Ports are routinely more automated, more linked to rail, more guided by 'logistics'. Ships are routinely built larger and more powerful, manned by smaller and smaller crews, many of them foreign. The waterfront landscape has changed since my grandfather sat in his living room with Harry Bridges, my grandmother tending his wounds from the strike lines during "The Great Maritime Strike" of 1934. The title of  longshoreman essentially denoted a different profession after WWII. My grandfather spent WWII on his back in the hold of cargo ships, moving 55 gallon drums of oil for the war effort with his legs and feet.  'Stevedores' , as they were called then, were so valuable to the nation's war effort they were exempt from the armed forces draft.

We may have reached the conclusion that the internet is largely responsible for the globalization of the world economy. Certainly true in part. However, the not so humble modern cargo container and associated technologies may well be a more important contributor to globalization than all the undersea fiber optic cable ever put down. Below is my attempt to provide a future snapshot of an economy that has 1  or 2 "PanaMax" ships passing through each day. Some of these conclusions will be bold and 'real-politik'.  The future we now face for the first time came to the city of my birth long ago.

(1) Trade with Asia ultimately creates Asian wealth in your city and banking system. You can imagine the reasons for this, but chief among them is that China becomes our city's most important client and benefactor.

(2) International trade always begets international finance because that's the way the global economic system works. Increasing finance houses in Bellingham will lend a cosmopolitan air to the city. Expect housing prices to accelerate.

(3) Our connections with Vancouver and Seattle will increase. Both cities have extensive port and international trade already.  Expect much of Bellingham to become more metropolitan. Think skyscrapers and office space; maybe even light rail.

(4) One cannot trade extensively with Asia without exposure to "Golden Triangle" heroin; especially in a port city with containerized shipping. Coal Ports do not necessarily imply "containerized shipping" , but the effect will be the same.
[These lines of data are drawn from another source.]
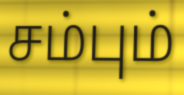
சம்பும்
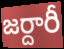
జర్దారీ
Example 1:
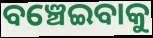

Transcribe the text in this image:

ବଞ୍ଚେଇବାକୁ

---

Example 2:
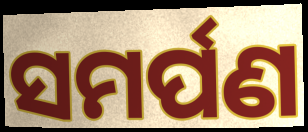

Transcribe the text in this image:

ସମର୍ପଣ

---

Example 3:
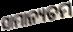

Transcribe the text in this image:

ସାମାନ୍ୟତମ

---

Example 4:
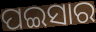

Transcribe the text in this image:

ପଇସାର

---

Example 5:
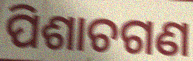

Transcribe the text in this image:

ପିଶାଚଗଣ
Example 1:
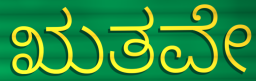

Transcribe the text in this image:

ಋತವೇ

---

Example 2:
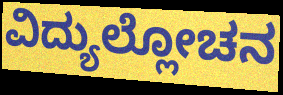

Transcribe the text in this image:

ವಿದ್ಯುಲ್ಲೋಚನ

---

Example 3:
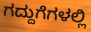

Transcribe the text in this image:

ಗದ್ದುಗೆಗಳಲ್ಲಿ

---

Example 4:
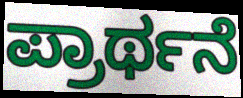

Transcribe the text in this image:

ಪ್ರಾರ್ಥನೆ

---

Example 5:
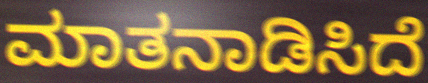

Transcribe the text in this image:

ಮಾತನಾಡಿಸಿದೆ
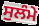
ਸੁਲੰਮੇ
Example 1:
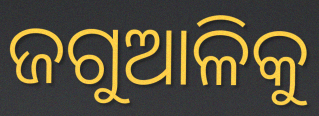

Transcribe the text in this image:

ଜଗୁଆଳିକୁ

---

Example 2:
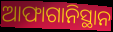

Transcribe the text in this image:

ଆଫାଗାନିସ୍ଥାନ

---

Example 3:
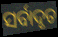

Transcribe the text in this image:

ସର୍ବାଦୃତ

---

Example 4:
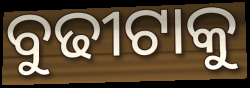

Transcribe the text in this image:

ବୁଢୀଟାକୁ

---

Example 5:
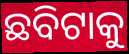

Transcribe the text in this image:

ଛବିଟାକୁ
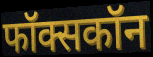
फॉक्सकॉन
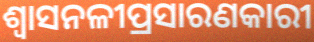
ଶ୍ୱାସନଳୀପ୍ରସାରଣକାରୀ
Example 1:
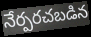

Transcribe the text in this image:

నేర్పరచబడిన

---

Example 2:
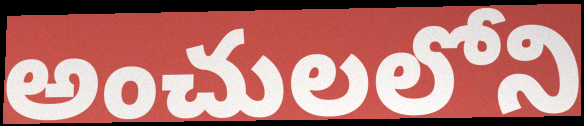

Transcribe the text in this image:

అంచులలోని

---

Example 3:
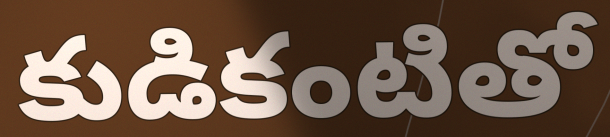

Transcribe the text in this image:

I expect the immediate effect of a coal export terminal on the city of Bellingham to be disastrous, but  continued growth financed by tax dollars and wealth associated with coal exports will overcome the initial economic shock of having 18 - 19 130 car coal trains running through your city center daily. Certain North County areas may suffer more economic conditions accustomed to carbon fuel production.

This will all be something new for Whatcom County. The top dog won't be raspberries and dairy farms any more. It surprises me to see the provincial North County  promoting this type of change in the name of "Build Jobs Here". But then maybe they don't exactly understand what they've signed up for. For some of us, this is simply "back to the future" we escaped from. There will be some indecision if "Pro-Jobs Majority" wins county council seats. Some hard decisions may have to be made if "Authentic Bellingham" is about to enter a time tunnel to a metropolitan future. Maybe, armed with that vision of future already, ex-urbans like myself will just deal ourselves in.